Basically the screw ups You can make are the same as with integers. You must specify the format (ie. IEEE32), a byte order and an alignment.

read(buffer_ptr,sizeof(Header))

This is most tempting equation to write in C when dealing with binary file format. A nice, good portable line to read the Header in one haul.

Never do it. Never.

Alright, I was joking. You can do it. I do it. But only when You are going to use such a code on a fixed, known CPU architecture and with a fixed, well known C compiler.

Why?

Because C compilers can arrange structure fields in memory the way they like. They only thing they need to preserve is the ordering (I’m not sure of that also) and type. They may add gaps, empty spaces and etc. For an example an MSP430 CPU can fetch 16 bit data from even addresses with one instruction, but to do it from a byte aligned address it needs four instructions. So most C compilers will stuff all 16 bits data at 16 bit boundary and will put all structures the same way.

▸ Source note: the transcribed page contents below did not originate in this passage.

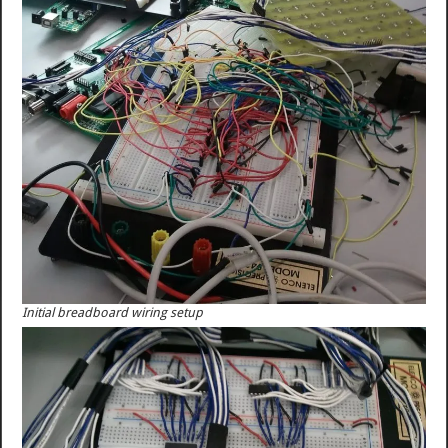
Initial breadboard wiring setup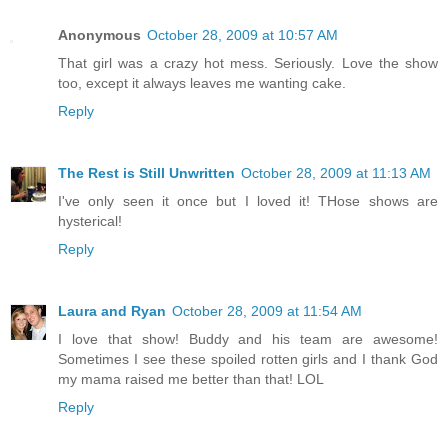
Anonymous
October 28, 2009 at 10:57 AM
That girl was a crazy hot mess. Seriously. Love the show
too, except it always leaves me wanting cake.
Reply
The Rest is Still Unwritten
October 28, 2009 at 11:13 AM
I've only seen it once but I loved it! THose shows are
hysterical!
Reply
Laura and Ryan
October 28, 2009 at 11:54 AM
I love that show! Buddy and his team are awesome!
Sometimes I see these spoiled rotten girls and I thank God
my mama raised me better than that! LOL
Reply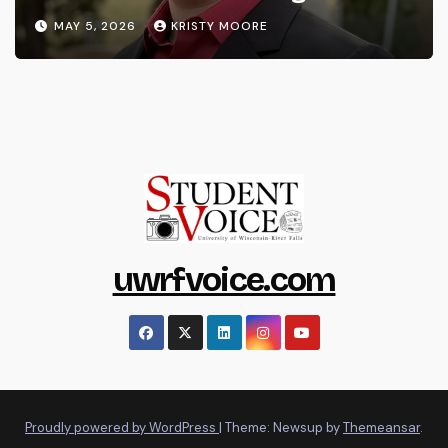
MAY 5, 2026
KRISTY MOORE
uwrfvoice.com
Proudly powered by WordPress
|
Theme: Newsup by
Themeansar
.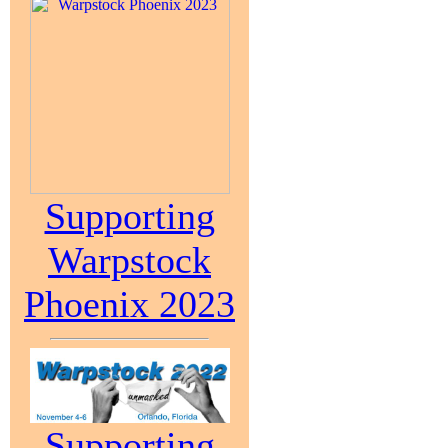
Supporting
Warpstock
Phoenix 2023
Supporting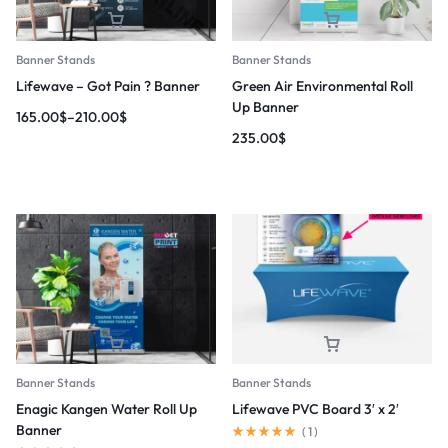
Banner Stands
Banner Stands
Lifewave – Got Pain ? Banner
Green Air Environmental Roll
Up Banner
165.00
$
–
210.00
$
235.00
$
Banner Stands
Banner Stands
Enagic Kangen Water Roll Up
Lifewave PVC Board 3′ x 2′
Banner
(
1
)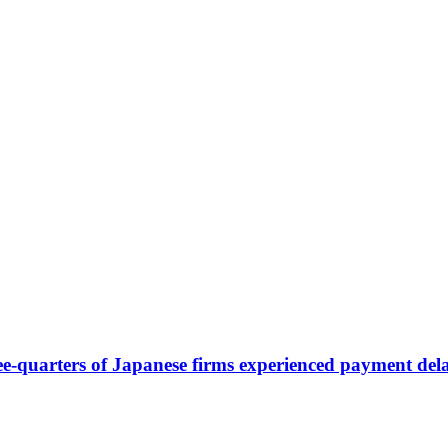
-quarters of Japanese firms experienced payment del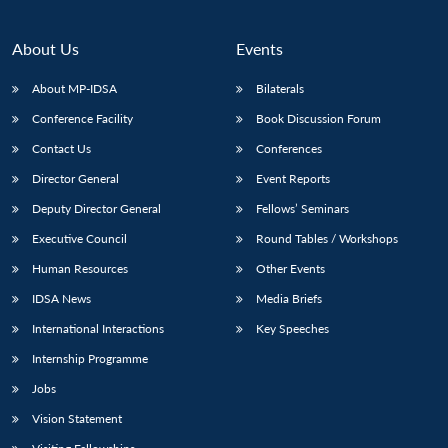
About Us
Events
About MP-IDSA
Bilaterals
Conference Facility
Book Discussion Forum
Contact Us
Conferences
Director General
Event Reports
Deputy Director General
Fellows’ Seminars
Executive Council
Round Tables / Workshops
Human Resources
Other Events
IDSA News
Media Briefs
International Interactions
Key Speeches
Internship Programme
Jobs
Vision Statement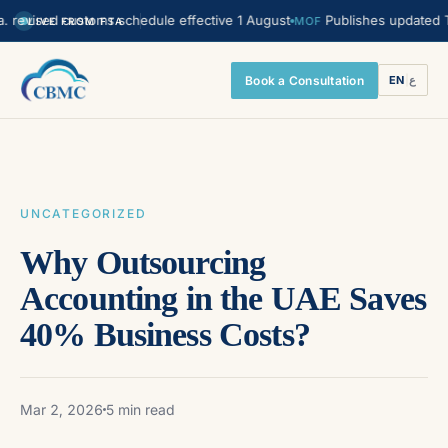
ised customs schedule effective 1 August
Publishes updated Transfe
MOF
LIVE FROM FTA
Book a Consultation
EN
|
ع
UNCATEGORIZED
Why Outsourcing
Accounting in the UAE Saves
40% Business Costs?
Mar 2, 2026
5 min read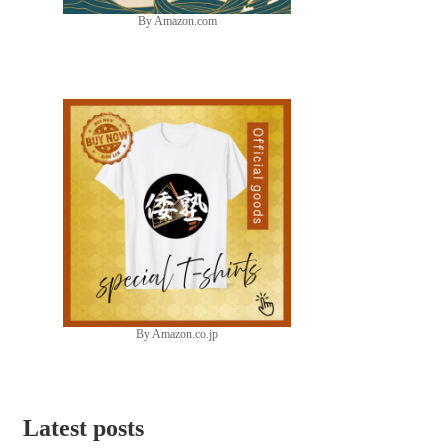
By Amazon.com
By Amazon.co.jp
Latest posts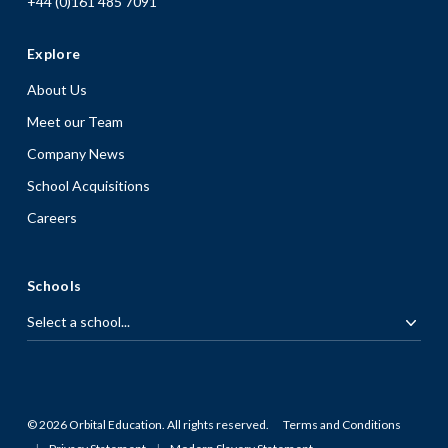
+44 (0)161 485 7091
Explore
About Us
Meet our Team
Company News
School Acquisitions
Careers
Schools
© 2026 Orbital Education. All rights reserved.
Terms and Conditions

So depending on CPU and compiler, even if You use the properly sized types for fields, the size of a structure in memory may differ from the sum of the size of all data in it.

But If You, like me, are coding on micro-controllers of fixed brand on a fixed compiler then it pays back in terms of code size and speed to use a hack and define so called “packed structures”, collect them in “packed unions” and lay them over a memory buffers used for data transfer. It is an excellent, fool proof, easy to maintain way of decoding incoming data at near to zero cost. Providing You cast in stone Your compilation environment.